#### Work instruction:
Write out every line below that includes the word "URLs".

#### Available data:

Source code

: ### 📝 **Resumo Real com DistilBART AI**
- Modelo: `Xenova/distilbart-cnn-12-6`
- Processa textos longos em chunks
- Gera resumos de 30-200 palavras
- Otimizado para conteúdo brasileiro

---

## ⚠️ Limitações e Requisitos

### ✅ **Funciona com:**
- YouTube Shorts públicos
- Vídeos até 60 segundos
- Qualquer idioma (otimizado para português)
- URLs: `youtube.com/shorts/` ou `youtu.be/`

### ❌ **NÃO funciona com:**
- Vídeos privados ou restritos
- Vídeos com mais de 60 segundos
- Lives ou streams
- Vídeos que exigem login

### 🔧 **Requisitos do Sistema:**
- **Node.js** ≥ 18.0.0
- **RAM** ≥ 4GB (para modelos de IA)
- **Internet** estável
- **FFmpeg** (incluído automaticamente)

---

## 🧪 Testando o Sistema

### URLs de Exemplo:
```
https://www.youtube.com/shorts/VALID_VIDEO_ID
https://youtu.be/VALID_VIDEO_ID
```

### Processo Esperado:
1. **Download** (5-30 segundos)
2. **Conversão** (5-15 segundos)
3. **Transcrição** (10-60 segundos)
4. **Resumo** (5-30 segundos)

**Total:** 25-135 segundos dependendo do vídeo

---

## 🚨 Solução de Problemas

#### Solution for this task:
- URLs: `youtube.com/shorts/` ou `youtu.be/`
### URLs de Exemplo:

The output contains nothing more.